То же ничем не оправдываемое упоминание о мире находится и в речи французского президента: «Узы любви, связывающие Россию и Францию, — сказал он, — и два года назад скрепленные трогательными манифестациями, которых наш флот был предметом в Кронштадте, с каждым днем становятся теснее, и честный обмен наших дружественных чувств должен вдохновить всех тех, кто принимает к сердцу благодеяния мира, доверия и безопасности» и т. д.

И в той и другой речи совершенно неожиданно и без всякого повода говорится о благодеяниях мира и о мирных торжествах.

То же самое и в телеграммах, которыми обменялись русский император и французский президент. Русский император телеграфирует:

«Au moment où l’escadre russe quitte la France, il me tient à coeur de vous exprimer combien je suis touché et reconnaissant de l’accueil chaleureux et splendide, que mes marins ont trouvé partout sur le sol français. Les témoignages de vive sympathie quelles sont manifestés encore une fois avec tant d’éloquence, joindront un nouveau lien à ceux qui unissent les deux pays et contribueront, je l’espère, à l’affermissement de la paix générale, objet de leurs efforts et de leurs voeux les plus constants» и т. д.
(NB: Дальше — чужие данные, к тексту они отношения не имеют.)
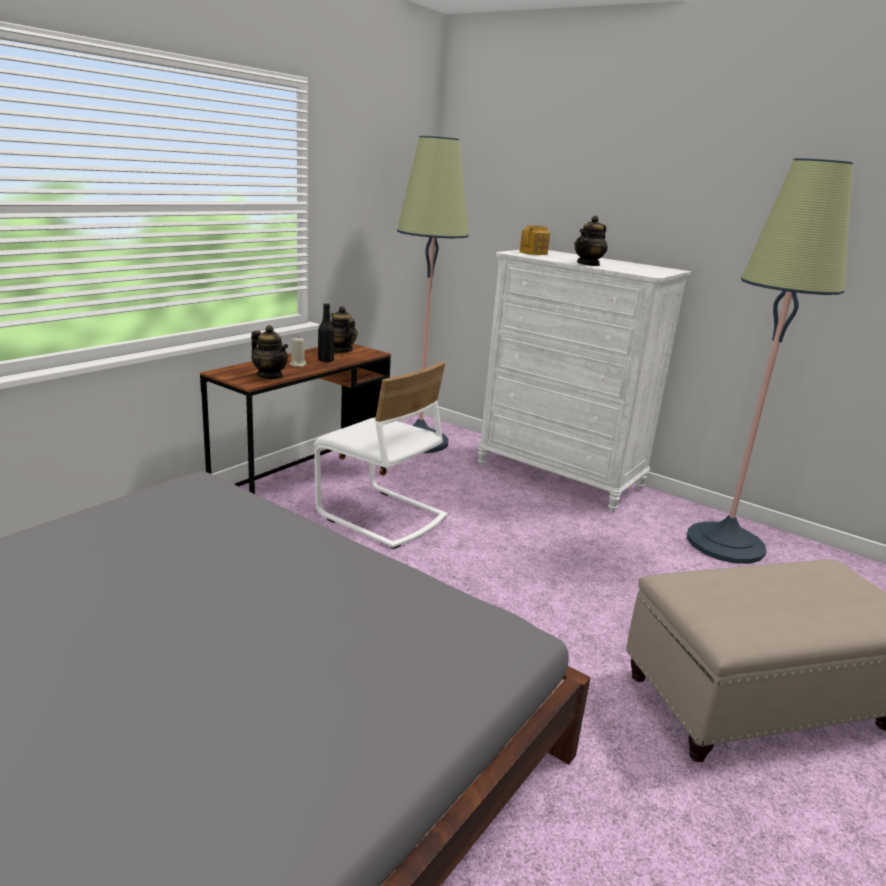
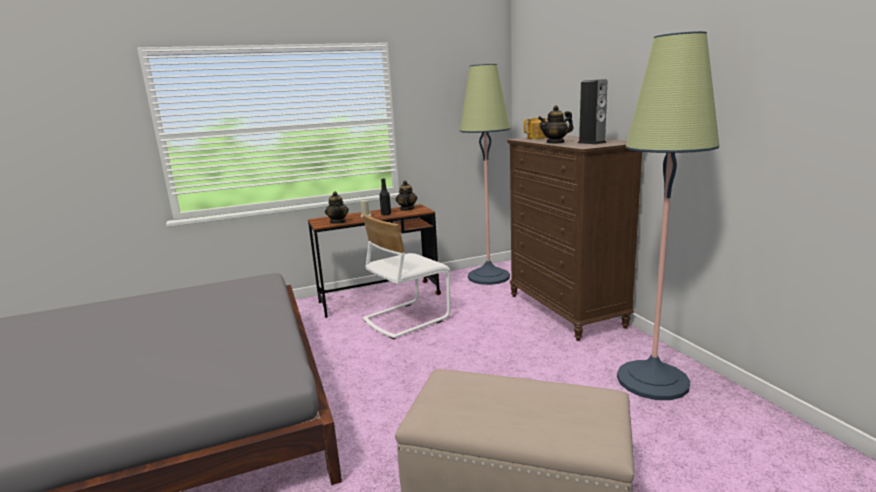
camera: 35 degrees right, 5 degrees down
(381, 516) = (406, 319): white chair -> white chair turned 75 degrees clockwise
(559, 476) = (566, 310): white dresser -> brown dresser
(635, 267) = (591, 143): none -> speaker

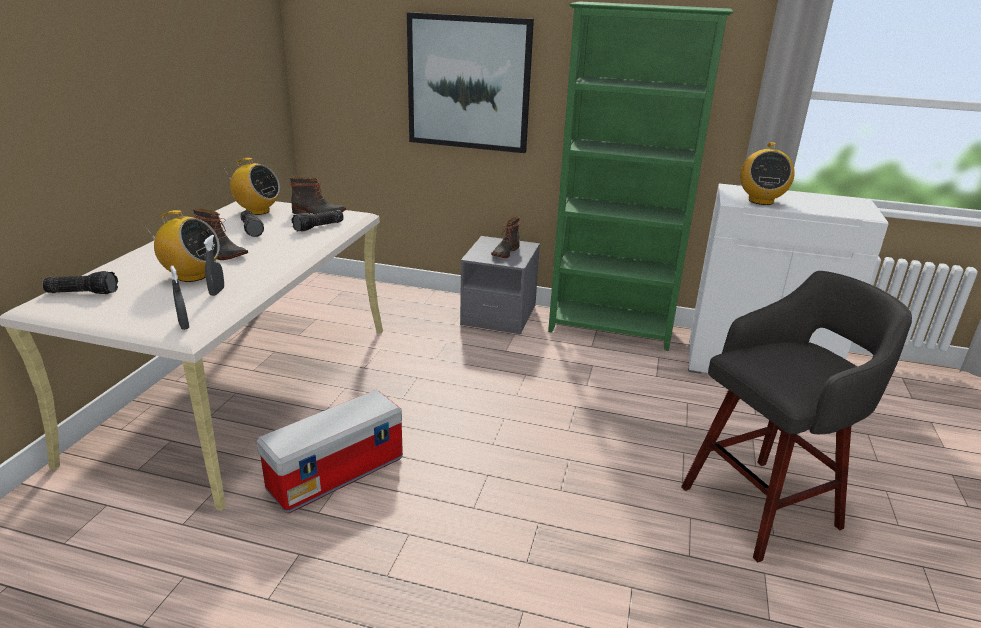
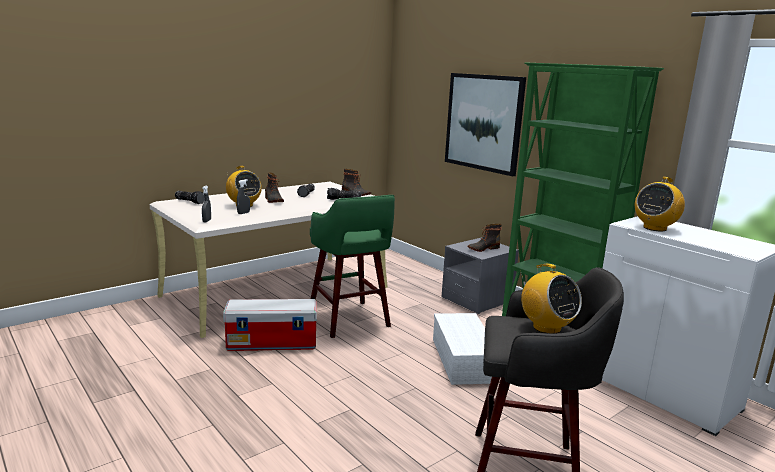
camera: 35 degrees right, 10 degrees down
(257, 211) = (324, 188): radio -> radio (546, 327)
(393, 397) = (349, 320): none -> green stool
(574, 401) = (464, 360): none -> white storage box

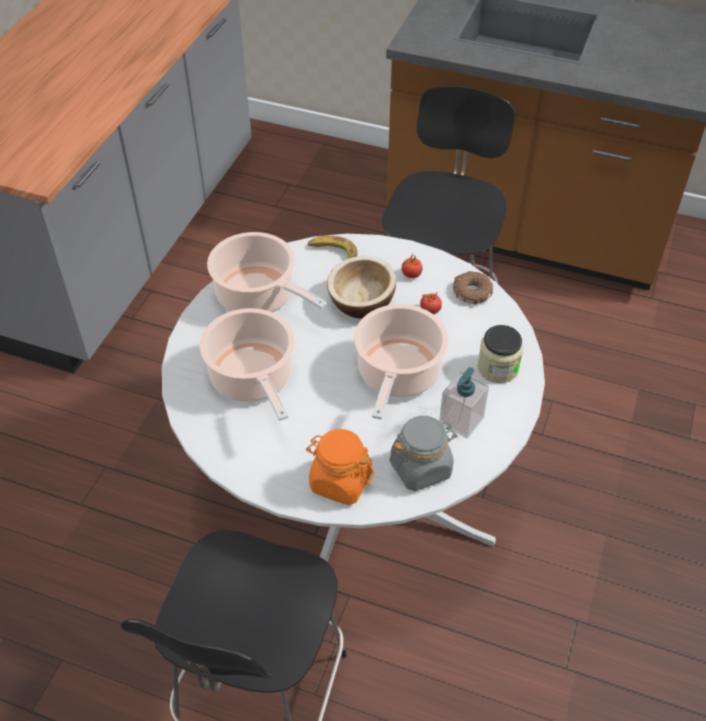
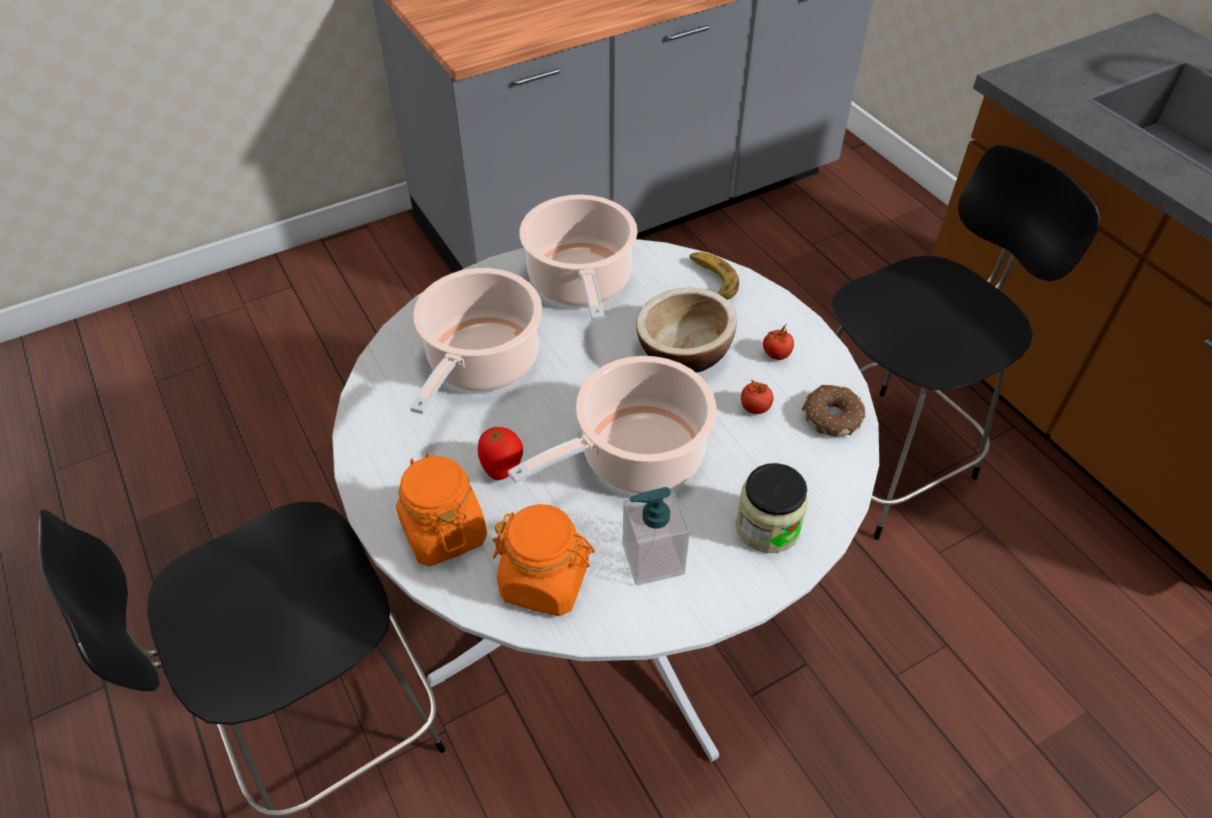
camera: 40 degrees right, 0 degrees up
(334, 428) = (502, 469): none -> tomato
(421, 468) = (545, 581): grey jar -> orange jar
Французский президент в своей ответной телеграмме говорит:

«La dépêche dont je remercie votre majesté m’est parvenue au moment où je quittais Toulon pour rentrer à Paris. Le belle escadre sur laquelle j’ai eu la vive satisfaction de saluer le pavillon russe dans les eaux françaises, l’accueil cordial et spontané que vos braves marins ont rencontré partout en France, affirment une fois de plus avec éclat les sympathies sincères qui unissent nos deux pays. Ils marquent en même temps une foi ptofonde dans l’influence bienfaisante que peuvent exercer ensemble deux grandes nations devouées à la cause de la paix».

Опять в обеих телеграммах ни к селу ни к городу упоминается о мире, не имеющем ничего общего с празднествами моряков.
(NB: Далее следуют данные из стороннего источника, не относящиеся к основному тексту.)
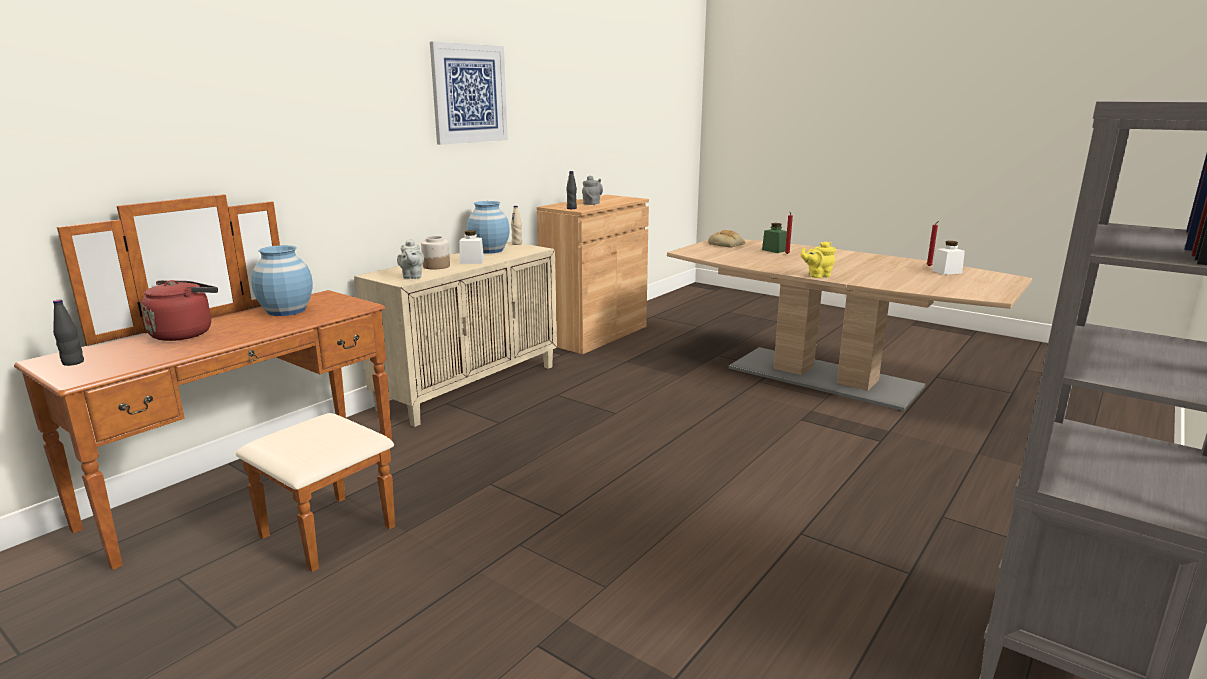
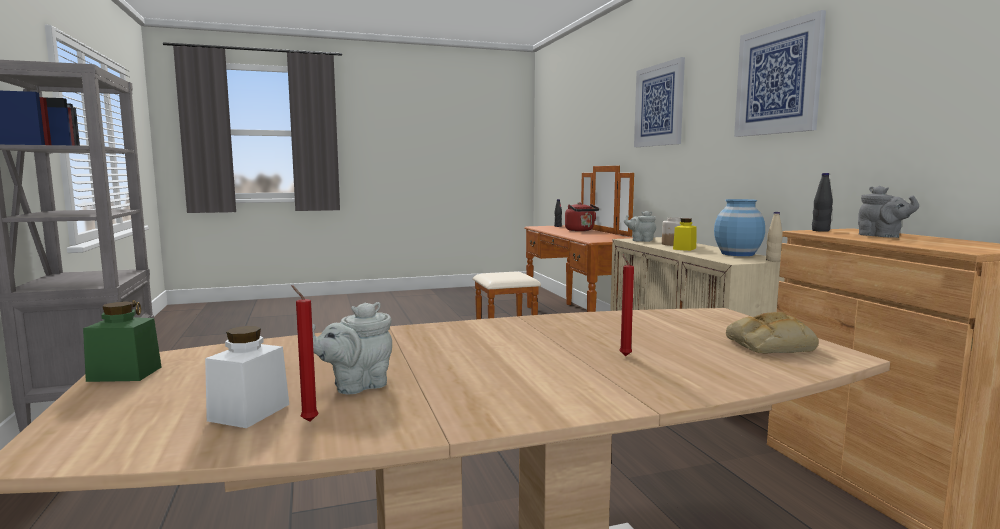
camera: 125 degrees right, 10 degrees down
(286, 311) = (602, 236): blue vase -> none
(298, 97) = (659, 105): none -> picture
(472, 261) = (684, 249): white jar -> yellow jar
(774, 250) = (672, 358): green jar -> green jar (125, 374)
(817, 276) = (452, 326): yellow teapot -> none
(902, 269) = (356, 386): none -> grey teapot

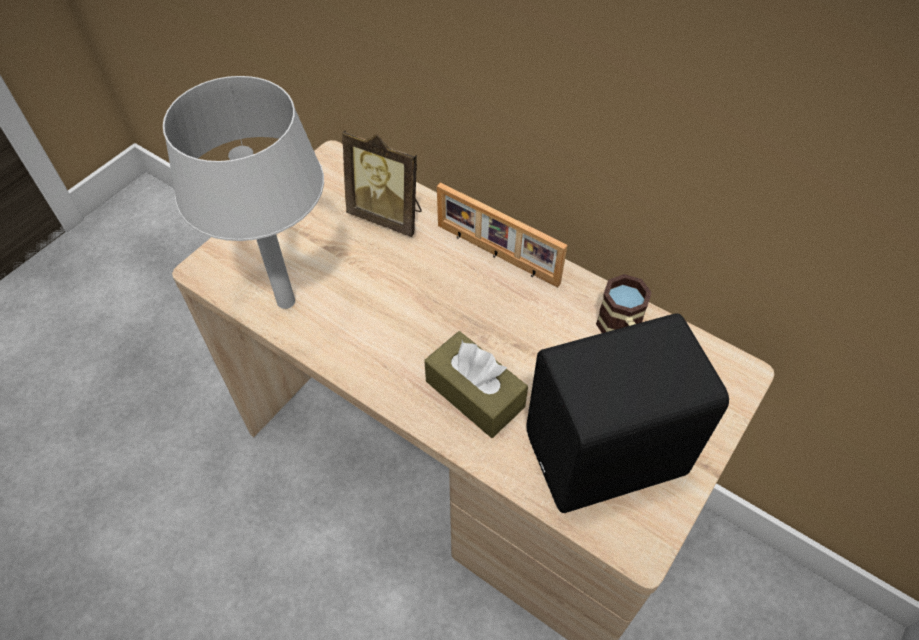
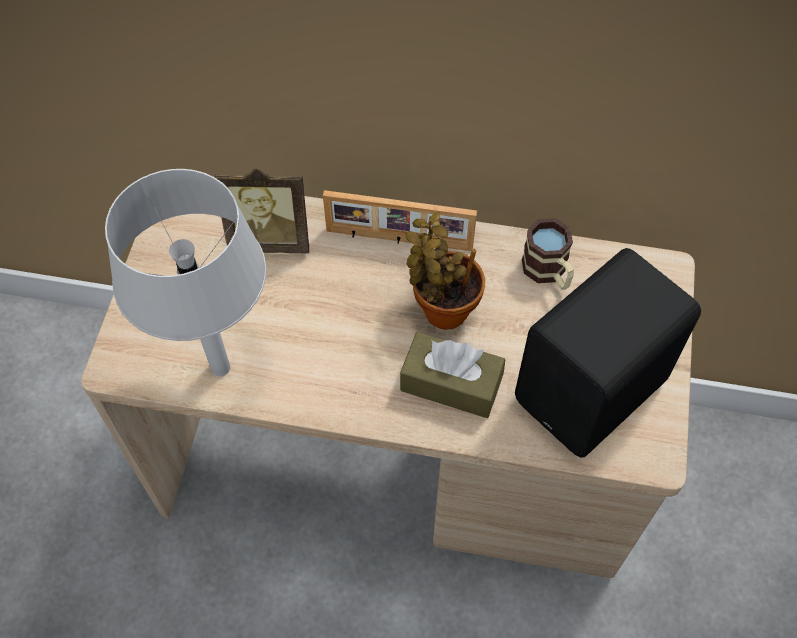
camera: 25 degrees left, 5 degrees up
(503, 325) = (441, 308): none -> potted plant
Нет ни одной речи, ни одной статьи, в которых не говорилось бы о том, что цель всех этих бывших оргий есть мир Европы.

За обедом, который дают представители русской прессы, все говорят о мире. Г-н Зола, который недавно писал о том, что война необходима и даже полезна, и г-н Вогюэ, который не раз печатно высказывал то же, не говорят ни слова о войне, а говорят только о мире. Заседания палат открываются речами о прошедших празднествах, ораторы утверждают, что празднества эти суть объявление мира Европе.

Точно как человек, пришедший в мирное общество и усердно уверяющий при всяком случае присутствующих, что он вовсе не имеет намерения никому выбивать зубы, подбивать глаза и ломать руки, а имеет намерение только мирно провести вечер. «Да никто в этом и не сомневается, — хочется ему сказать. — Если же вы имеете такие гнусные намерения, то по крайней мере не смейте говорит их нам».
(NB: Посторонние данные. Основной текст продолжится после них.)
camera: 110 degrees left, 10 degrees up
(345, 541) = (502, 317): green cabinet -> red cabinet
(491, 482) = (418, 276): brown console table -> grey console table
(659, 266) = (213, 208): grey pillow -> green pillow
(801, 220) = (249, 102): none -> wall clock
Во многих статьях, писанных о празднествах, даже прямо и наивно высказывается удовольствие о том, что во время празднеств никем не было выражено то, что tacitu consensu решено было скрывать от всех и что только один неосторожный человек, тотчас же убранный полицией, крикнул то, что думали все, а именно «A bas l'Allemagne!» Так дети иногда так рады, что они скрыли свою шалость, что самая радость эта выдает их.

Да зачем же так радоваться тому, что никто ничего не сказал о войне, если мы точно не думаем о ней?